_PROBLEM_
Rewrite the listing below, replacing every "ADD TO CART" with "BUY NOW" and leaving everything else unchanged. Omit the pictures from your version.

_TASK INPUT_
= = = =

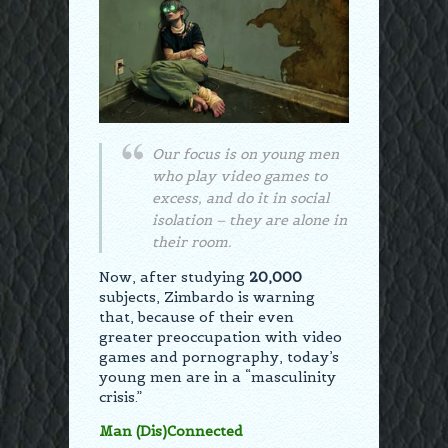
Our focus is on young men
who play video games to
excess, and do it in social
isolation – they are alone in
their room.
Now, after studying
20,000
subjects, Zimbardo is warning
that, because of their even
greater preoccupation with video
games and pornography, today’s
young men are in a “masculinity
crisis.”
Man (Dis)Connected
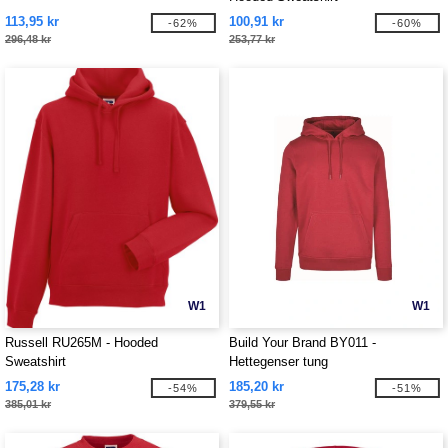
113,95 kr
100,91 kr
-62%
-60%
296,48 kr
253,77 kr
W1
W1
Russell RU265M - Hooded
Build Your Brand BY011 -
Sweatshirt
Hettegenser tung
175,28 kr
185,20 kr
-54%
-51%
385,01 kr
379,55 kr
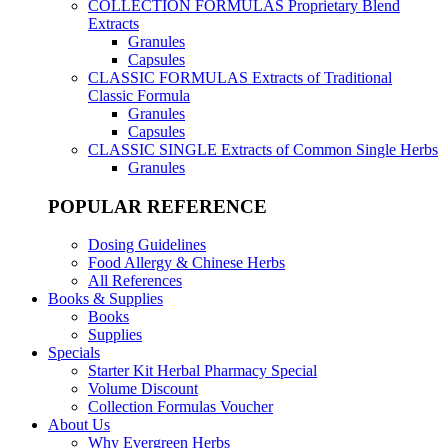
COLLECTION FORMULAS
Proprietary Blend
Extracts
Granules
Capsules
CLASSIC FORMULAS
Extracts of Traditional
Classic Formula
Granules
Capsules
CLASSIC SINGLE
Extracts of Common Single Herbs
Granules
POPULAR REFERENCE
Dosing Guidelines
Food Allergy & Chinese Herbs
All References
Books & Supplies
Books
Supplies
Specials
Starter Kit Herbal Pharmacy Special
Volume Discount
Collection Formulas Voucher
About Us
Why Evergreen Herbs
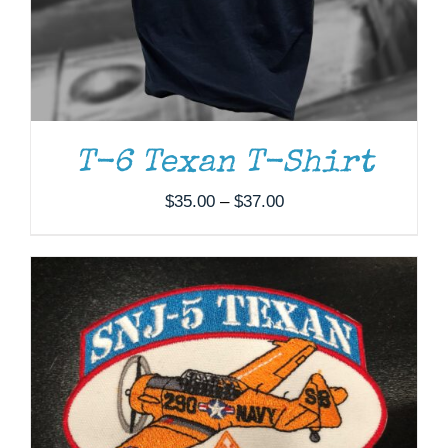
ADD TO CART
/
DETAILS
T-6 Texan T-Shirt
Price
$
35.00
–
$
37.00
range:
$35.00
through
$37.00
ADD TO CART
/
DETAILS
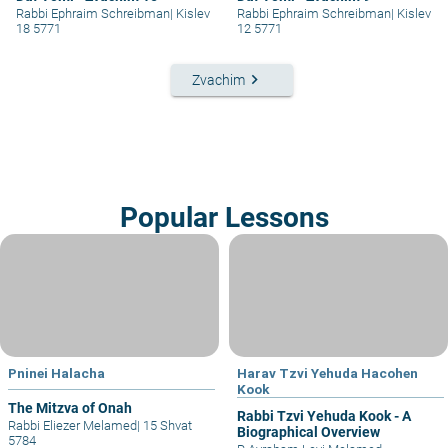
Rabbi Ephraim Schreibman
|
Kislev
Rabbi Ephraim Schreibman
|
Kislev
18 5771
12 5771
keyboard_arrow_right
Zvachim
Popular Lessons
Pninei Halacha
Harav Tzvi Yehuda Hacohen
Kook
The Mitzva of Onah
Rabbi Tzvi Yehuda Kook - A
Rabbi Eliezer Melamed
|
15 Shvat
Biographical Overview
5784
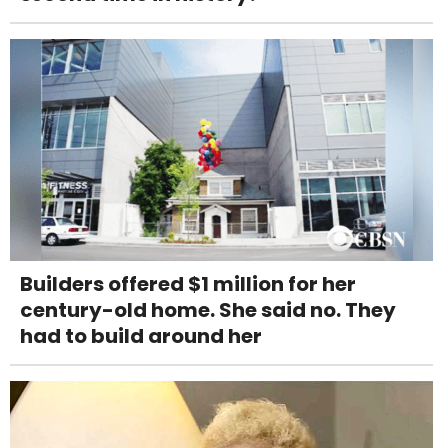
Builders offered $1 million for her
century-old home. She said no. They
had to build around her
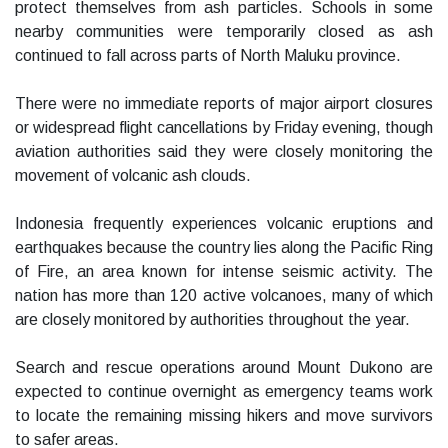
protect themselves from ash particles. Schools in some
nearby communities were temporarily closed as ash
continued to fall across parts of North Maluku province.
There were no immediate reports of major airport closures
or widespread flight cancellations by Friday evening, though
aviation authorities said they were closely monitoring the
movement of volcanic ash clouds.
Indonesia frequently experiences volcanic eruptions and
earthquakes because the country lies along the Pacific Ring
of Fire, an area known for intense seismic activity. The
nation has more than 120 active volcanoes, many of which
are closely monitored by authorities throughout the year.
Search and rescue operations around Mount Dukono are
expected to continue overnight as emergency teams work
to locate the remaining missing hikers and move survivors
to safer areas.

= = = =

_EXPECTED ANSWER_
Our focus is on young men
who play video games to
excess, and do it in social
isolation – they are alone in
their room.
Now, after studying
20,000
subjects, Zimbardo is warning
that, because of their even
greater preoccupation with video
games and pornography, today’s
young men are in a “masculinity
crisis.”
Man (Dis)Connected
113,95 kr
100,91 kr
-62%
-60%
296,48 kr
253,77 kr
W1
W1
Russell RU265M - Hooded
Build Your Brand BY011 -
Sweatshirt
Hettegenser tung
175,28 kr
185,20 kr
-54%
-51%
385,01 kr
379,55 kr
COLLECTION FORMULAS
Proprietary Blend
Extracts
Granules
Capsules
CLASSIC FORMULAS
Extracts of Traditional
Classic Formula
Granules
Capsules
CLASSIC SINGLE
Extracts of Common Single Herbs
Granules
POPULAR REFERENCE
Dosing Guidelines
Food Allergy & Chinese Herbs
All References
Books & Supplies
Books
Supplies
Specials
Starter Kit Herbal Pharmacy Special
Volume Discount
Collection Formulas Voucher
About Us
Why Evergreen Herbs
BUY NOW
/
DETAILS
T-6 Texan T-Shirt
Price
$
35.00
–
$
37.00
range:
$35.00
through
$37.00
BUY NOW
/
DETAILS
Rabbi Ephraim Schreibman
|
Kislev
Rabbi Ephraim Schreibman
|
Kislev
18 5771
12 5771
keyboard_arrow_right
Zvachim
Popular Lessons
Pninei Halacha
Harav Tzvi Yehuda Hacohen
Kook
The Mitzva of Onah
Rabbi Tzvi Yehuda Kook - A
Rabbi Eliezer Melamed
|
15 Shvat
Biographical Overview
5784
Builders offered $1 million for her
century-old home. She said no. They
had to build around her
protect themselves from ash particles. Schools in some
nearby communities were temporarily closed as ash
continued to fall across parts of North Maluku province.
There were no immediate reports of major airport closures
or widespread flight cancellations by Friday evening, though
aviation authorities said they were closely monitoring the
movement of volcanic ash clouds.
Indonesia frequently experiences volcanic eruptions and
earthquakes because the country lies along the Pacific Ring
of Fire, an area known for intense seismic activity. The
nation has more than 120 active volcanoes, many of which
are closely monitored by authorities throughout the year.
Search and rescue operations around Mount Dukono are
expected to continue overnight as emergency teams work
to locate the remaining missing hikers and move survivors
to safer areas.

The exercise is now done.